We recently collaborated with local Cameroonian NGO, APIFED on a robust social programme aimed at strengthening relations and communication between our Sudcam plantation and its neighbouring communities. APIFED’s local Cameroonian knowledge and on-the-ground experience has proved invaluable in engaging with local and indigenous Baka and Bantu communities, and in making essential services accessible to this wider population. This has also enabled the teams to respond swiftly with one of the earliest and most large-scale Covid-19 awareness campaigns in the region since the announcement of the first cases in April 2020. The objective of our most recent community engagement was two-fold:
The APIFED and Sudcam representatives recently met with village chiefs across 42 local and indigenous villages to confirm the approved data gathered from previous community consultations. Each community chief invited ten representatives, required to include women and youth, who were given a document in their language that detailed finalised proposals for social initiatives and measures to address past grievances.
Additionally, door-to-door visits in larger communities (housing over 2,000 people) ensured that the teams could reach more people whilst avoiding gatherings of large crowds, as prohibited during the Covid-19 lockdown. Whilst the pandemic has postponed the launch of certain initiatives, the communities expressed their satisfaction with the clarity and transparency of the process.

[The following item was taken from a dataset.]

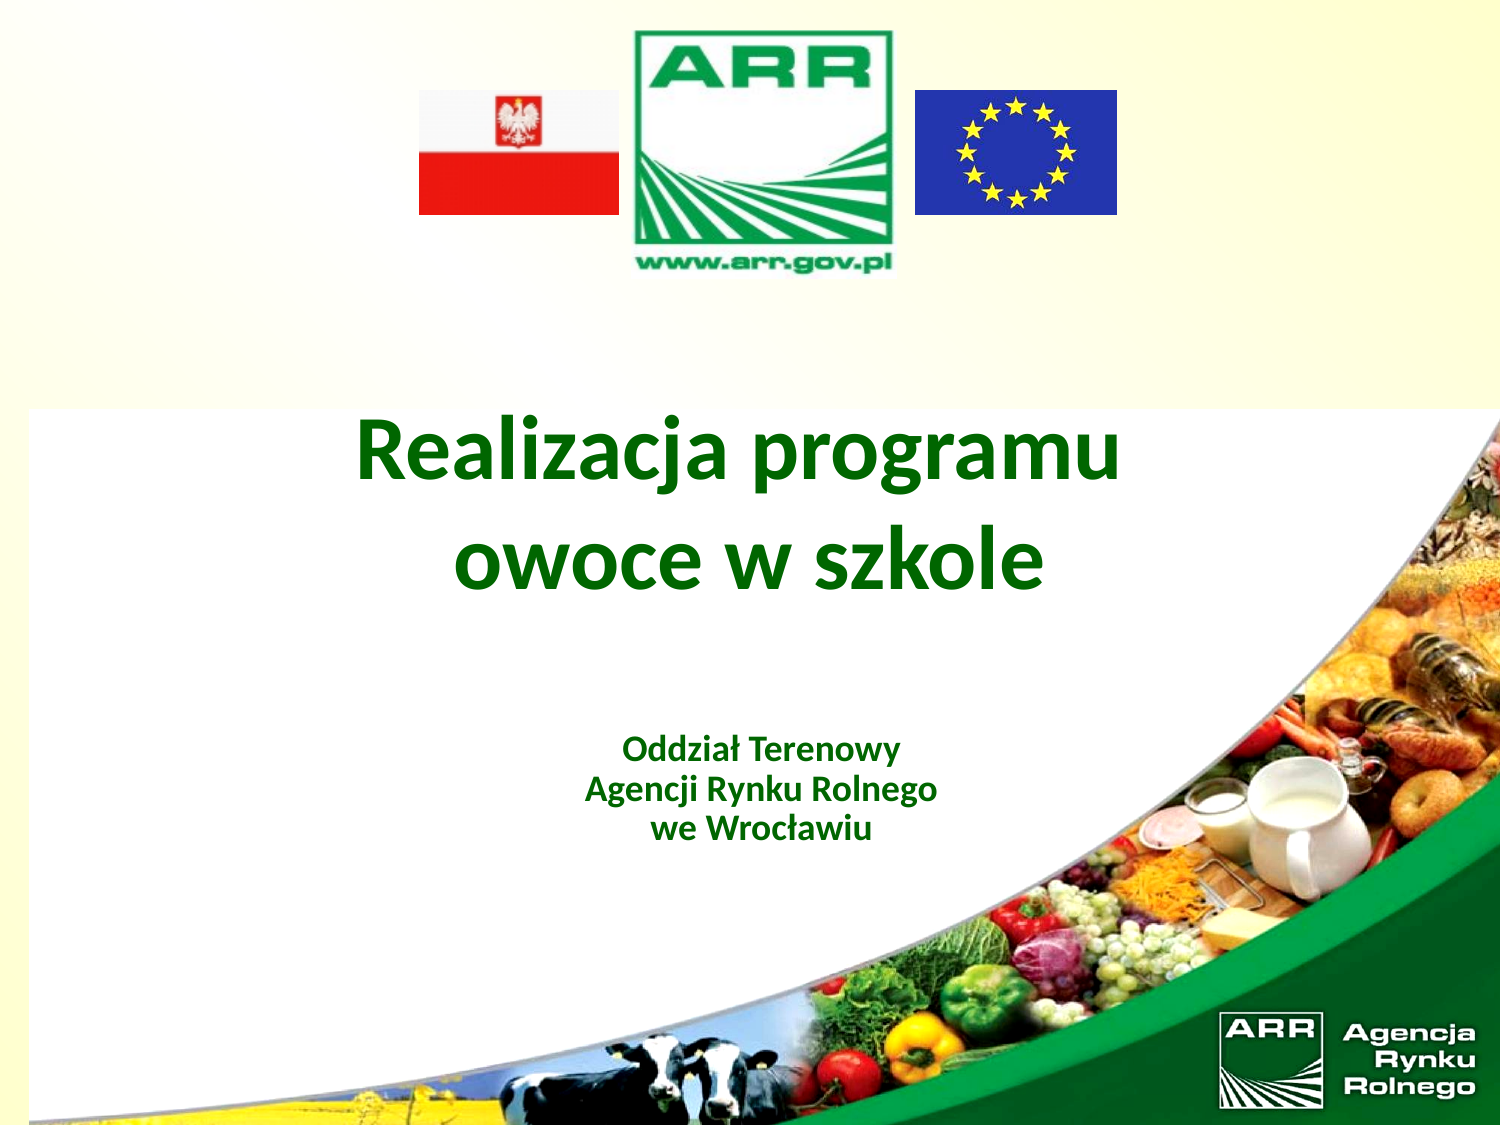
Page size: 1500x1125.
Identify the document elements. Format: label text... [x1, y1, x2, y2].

Discussions were extended to the Mayor of Meyomessi who voiced appreciation for APIFED and Corrie MacColl’s substantial efforts to actively improve relations, and extend this to the communes currently facing decentralization in Cameroon.
He also expressed his commitment to coordinating a tripartite working session between his municipality, Sudcam and APIFED. This would be followed by a working session with local Mayors in Djoum and Meyomessala to create synergy with other municipalities, the administration and representatives.
At a time of isolation and reluctance to enter new communities, the APIFED-Sudcam teams mobilised to raise awareness of preventative measures from an early stage. The teams addressed the community members, seated at least a metre apart in compliance with government instructions. Awareness posters with images and translations into local languages proved a key tool in visually conveying this information.
Prevention kits were also distributed to 20 communities, control posts and town halls consisting of 1,500 400g soaps, 1,500 face masks and 35 hand washing barrels, with the teams demonstrating how to correctly use these.
The teams also coordinated with the Director of the Djoum District Hospital to provide face masks and a handwashing barrel for its 22 staff and patients.
Additional donations of soap were given to market vendors in Djoum and Meyomessi, and face masks were given to security guards responsible for disinfection at the Sudcam entrances. The teams will continue to vigilantly monitor the adoption of masks for anyone entering the Sudcam plantation.